Task: Please work out the number of lines in the following material that include "creamy", and reply with only that number.

Dataset excerpts:

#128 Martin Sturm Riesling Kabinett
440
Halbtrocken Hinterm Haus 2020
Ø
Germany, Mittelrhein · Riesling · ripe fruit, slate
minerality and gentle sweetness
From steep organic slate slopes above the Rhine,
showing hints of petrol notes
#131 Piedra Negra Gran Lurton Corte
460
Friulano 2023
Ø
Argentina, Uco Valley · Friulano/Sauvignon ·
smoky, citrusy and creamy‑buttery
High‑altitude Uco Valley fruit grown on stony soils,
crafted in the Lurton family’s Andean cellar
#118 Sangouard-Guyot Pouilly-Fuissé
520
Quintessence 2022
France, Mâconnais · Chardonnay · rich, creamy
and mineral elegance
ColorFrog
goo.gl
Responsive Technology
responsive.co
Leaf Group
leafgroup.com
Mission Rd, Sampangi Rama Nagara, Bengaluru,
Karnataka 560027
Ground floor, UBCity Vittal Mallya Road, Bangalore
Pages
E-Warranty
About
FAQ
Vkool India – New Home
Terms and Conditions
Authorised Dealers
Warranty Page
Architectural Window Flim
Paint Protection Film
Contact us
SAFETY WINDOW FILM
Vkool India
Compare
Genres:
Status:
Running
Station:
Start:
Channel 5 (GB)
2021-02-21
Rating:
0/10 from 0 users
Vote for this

* * *

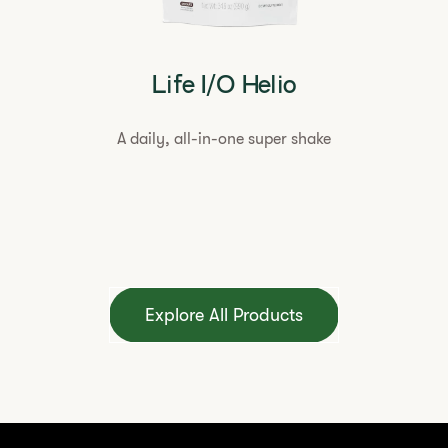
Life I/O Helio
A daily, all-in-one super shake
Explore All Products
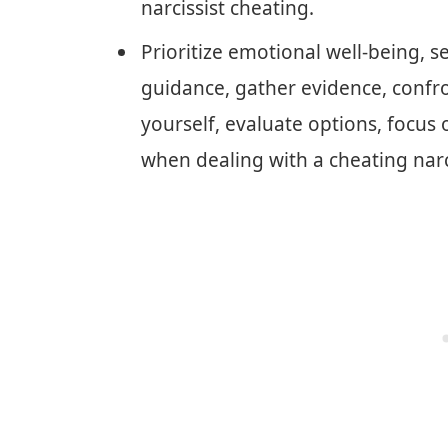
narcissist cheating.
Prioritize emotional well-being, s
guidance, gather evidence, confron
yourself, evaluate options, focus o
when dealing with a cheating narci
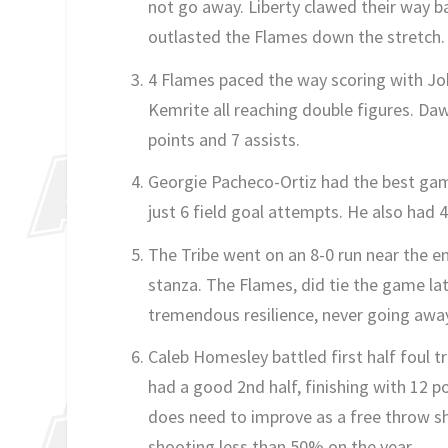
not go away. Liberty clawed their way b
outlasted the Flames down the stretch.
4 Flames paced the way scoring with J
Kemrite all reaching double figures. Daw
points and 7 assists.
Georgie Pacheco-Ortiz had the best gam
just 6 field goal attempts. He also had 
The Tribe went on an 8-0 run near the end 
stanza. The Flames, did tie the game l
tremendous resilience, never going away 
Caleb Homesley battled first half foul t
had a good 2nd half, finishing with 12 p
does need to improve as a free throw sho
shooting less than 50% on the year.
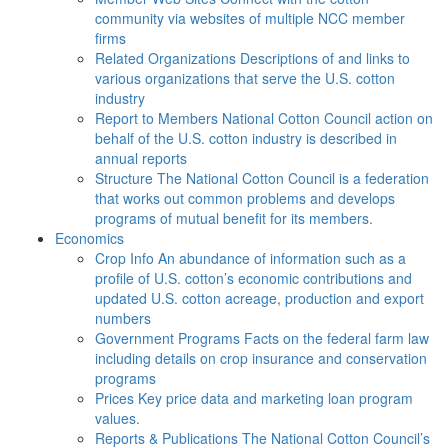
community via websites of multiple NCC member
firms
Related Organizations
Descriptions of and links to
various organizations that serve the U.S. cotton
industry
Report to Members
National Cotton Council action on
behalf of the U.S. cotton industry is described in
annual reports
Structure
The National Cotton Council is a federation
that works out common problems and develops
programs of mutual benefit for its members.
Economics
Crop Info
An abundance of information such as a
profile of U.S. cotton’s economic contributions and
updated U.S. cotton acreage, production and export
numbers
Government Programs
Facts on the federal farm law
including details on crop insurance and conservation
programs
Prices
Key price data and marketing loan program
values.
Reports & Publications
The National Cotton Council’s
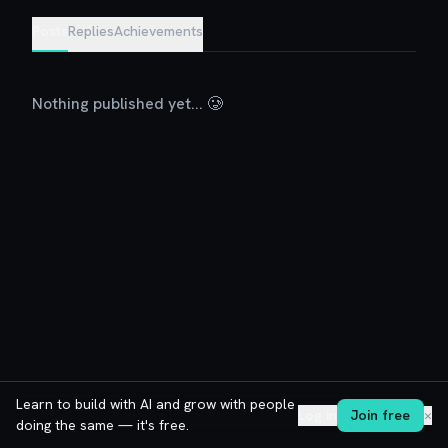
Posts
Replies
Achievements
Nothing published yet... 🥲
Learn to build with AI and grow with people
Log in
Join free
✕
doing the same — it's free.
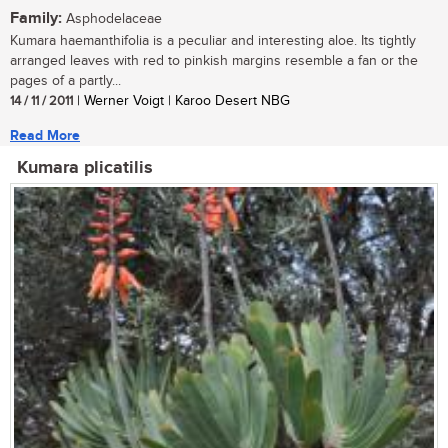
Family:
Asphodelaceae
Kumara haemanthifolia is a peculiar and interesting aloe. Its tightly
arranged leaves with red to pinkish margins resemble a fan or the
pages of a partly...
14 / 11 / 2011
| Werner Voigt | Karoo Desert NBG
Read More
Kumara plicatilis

Result of the task: 2